Better macroeconomic conditions helped maintain stability in the banking system, according to the report. On the external front, Vietnam’s export performance remains strong, with total exports increasing by 9.2 percent over 2014, thanks mostly to strong performance of manufacturing exports, especially high technology products such as cell phones, electronics, and computers.
“Stronger domestic demand, robust export performance, low inflation and improved confidence have enabled Vietnam to create firmer foundations for mid-term growth.” says Victoria Kwakwa, the World Bank country director for Vietnam. “This is a good time to solidify macroeconomic stability and rebuild policy buffers including efforts to rein in fiscal imbalances and tackle remaining vulnerabilities in the banking sector.”
According to the World Bank report, the medium-term outlook for Vietnam remains positive, with growth projected to strengthen and inflation expected to remain low. But slow progress on structural reform poses risks to growth prospects, while delays in implementing fiscal consolidation could undermine debt sustainability.
Against the backdrop of these uncertainties, the report suggests that sound macroeconomic management remains crucial to rebuild policy buffers and safeguard against future shocks. Fiscal consolidation, structural reforms, and a further build-up of reserves could help reduce vulnerabilities.
The report also argues that the Trans-Pacific Partnership (TPP) is expected to generate considerable benefits for Vietnam.
“The recently concluded TPP will not only improving market access, but will also serve as a critical anchor for the next phase of structural reforms in Vietnam.” says Sandeep Mahajan, Lead Economist for the World Bank Vietnam.

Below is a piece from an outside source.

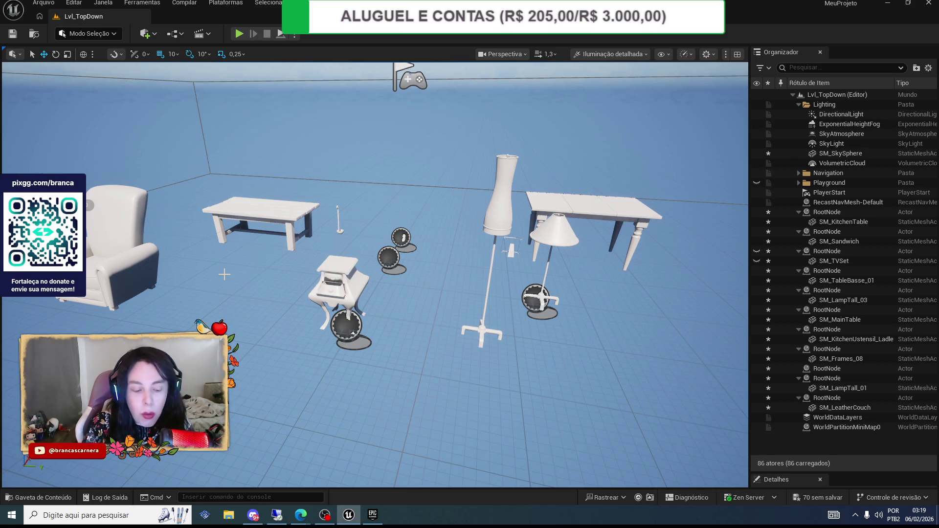
{"action": "key", "text": "ctrl+z"}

Among the current TPP signatories, Vietnam—as the economy with the lowest per capita GDP—has unique comparative advantages, particularly in labor-intensive manufacturing. On the economic impacts, simulations suggest that the TPP could add as much as 8 percent to Vietnam’s GDP, 17 percent to its real exports, and 12 percent to its capital stock over the next 20 years. Despite various implementation challenges, the impact of the TPP on Vietnam is expected to be positive.